I shook my head. “The term sounds a little familiar, but no.”

“What the hell is a nova wolf?” Jesse asked impatiently.

Will grimaced. “It comes from the term ‘Casanova wolf,’ which was a wild wolf in Yellowstone . . . long story.” He paused, choosing his words. “The important thing to remember is that werewolves aren’t magical creatures. We’re magical wolves. The magic makes us stronger, faster, and better able to heal—not to mention infectious—but otherwise we’re just wolves like any other. And in the wild, wolves need to be a part of a pack. You’ve probably heard the term ‘lone wolf,’ but that’s not really a thing. It’s just a wolf leaving one pack to find another.”

“And werewolves need packs too, we get it,” Jesse said impatiently. “What are you saying?”

“You have to understand that the pack dynamic calms our inner wolf,” he said, sounding like he was working at patience. “It’s kind of ironic, but the reassurance of the pack lets us act more human when we’re not with each other. The packs are essential to retaining what’s left of our humanity.”

“So a nova wolf is a wolf that’s just been away from a pack for too long?” I ventured.

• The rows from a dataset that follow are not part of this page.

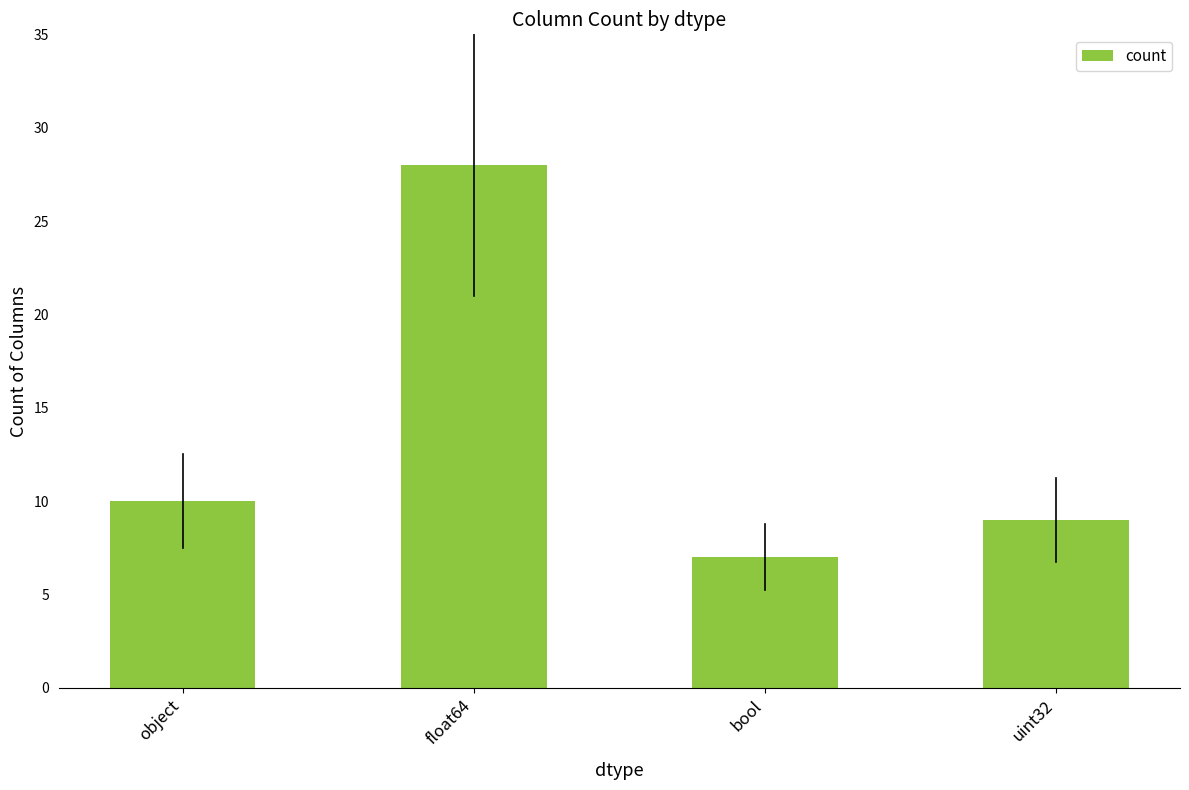

How many values are below 10?

2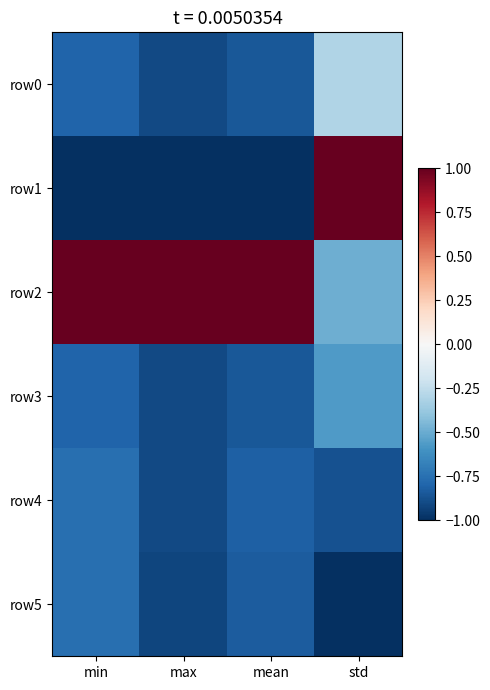

At which category is the sum across all series the highest?

std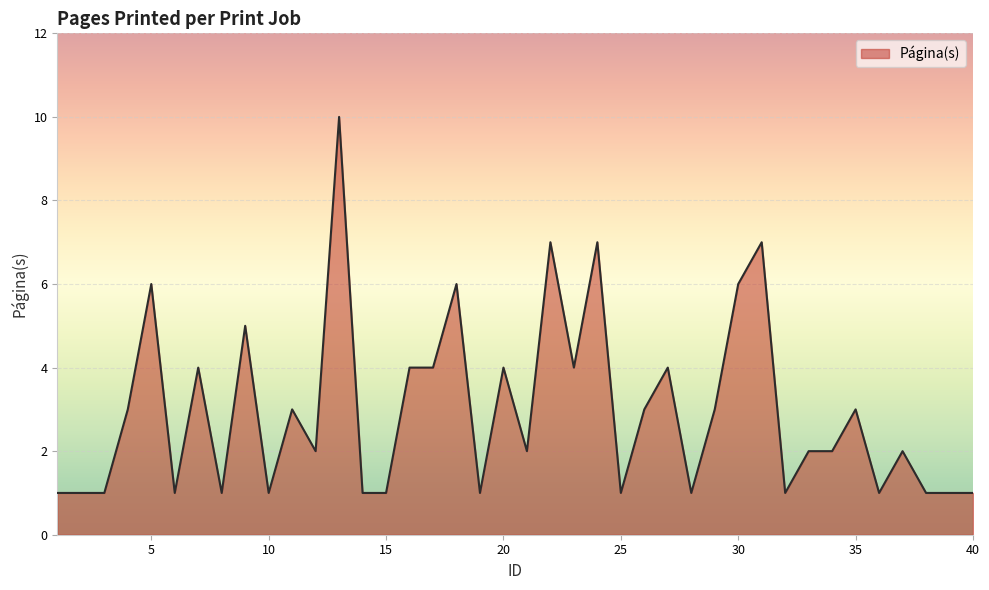

What is the maximum value shown in the chart?

10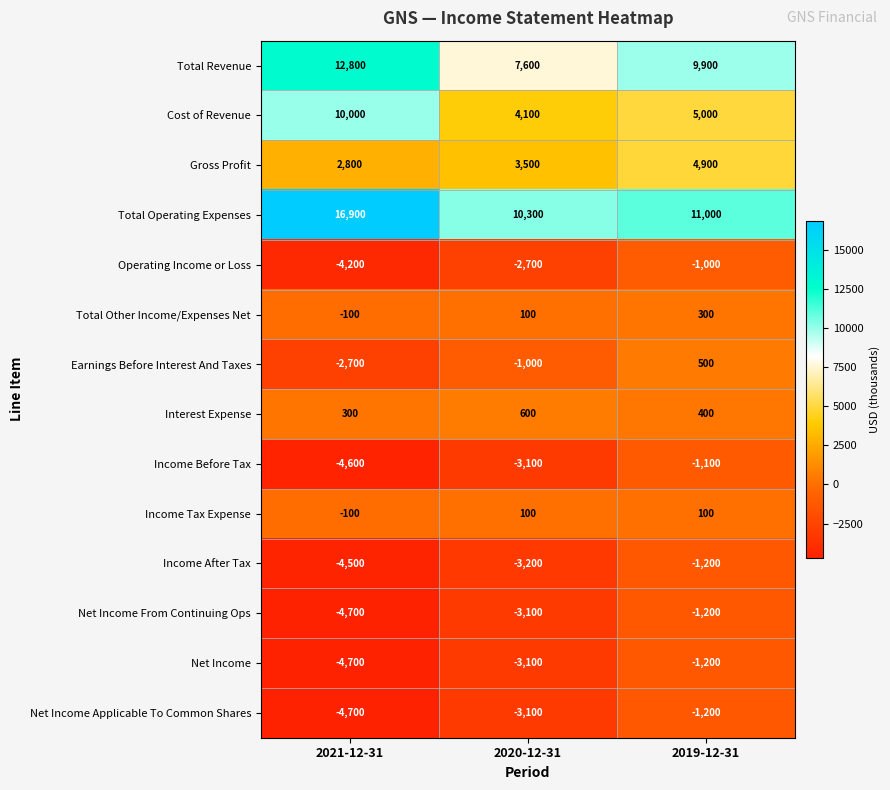

The value of Cost of Revenue at 2019-12-31 is 1977. True or false?

False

“No. Wolves never willingly leave a pack, like I said, unless it’s to find and join another. A nova werewolf is one who’s made and then abandoned.” Will’s voice darkened. “It happens very rarely, especially now that the success rate for changing a new wolf has dropped so low.” Jesse and I didn’t interrupt. Nobody knew why transformative magic, which creates werewolves and vampires, seemed to be dying, but it had been happening for a long time now. “Most alphas, like me, can feel the magic shift if one of our pack members creates a new cub,” Will went on. “We confront them, get them to find the cub and bring it into the pack.”

“Did you feel magic shift?”

“No, but . . . ,” Will trailed off, and I turned in my seat so I could squint back at him. His face was troubled. “My connection to pack magic is off,” he said finally.

I nodded. If the LA pack was losing faith in Will, one by one, his connection to magic would be fluctuating too. “You think someone in your pack made the nova,” I stated.

“Yes. I believe that someone in my pack took advantage of the pack’s instability in the last month to change in between moons. But he or she attacked a human and abandoned him.” Will shook his head a little. “It’s happening faster than I would have thought—usually a wolf has to be alone for a while before he becomes nova—but everything else makes sense.”

Jesse sighed, like the wolves were trying to frustrate him on purpose. “If the problem is that the new wolf is alone for too long, can’t he or she just join a pack again?” Jesse asked.

I could see Will shaking his head in my peripheral vision. “Nova wolves are almost always male, and no, it doesn’t work like that. That’s where the name comes in. In the wild, every wolf pack has a male and female alpha who breed. They’re usually called the breeding pair, and for whatever reason they’re the only ones in the pack who have offspring. That’s the norm. But a Casanova wolf is this weird anomaly in nature where a random male wolf sneaks from pack to pack, having sex with the other females.”

“Why?” I asked, and then felt myself blush. “I mean, apart from having a bunch of sex.”

“Nova wolves are slaves to biology,” he said matter-of-factly. “Which includes the natural, evolutionary drive to procreate, and to lead. A nova wolf wants to become a breeding male.”

“That’s all?” Jesse asked. His eyes were on the road, but a furrow had appeared between his eyebrows. “This is a werewolf that wants to have babies?”

“Werewolves can’t procreate the old-fashioned way.” Will grimaced again, this time with his teeth showing. “Nova wolves want to create more werewolves. Emphasis on create. A nova wolf doesn’t want to join a pack or take over a pack. All it can think about, all it can do, is try to make its own pack.”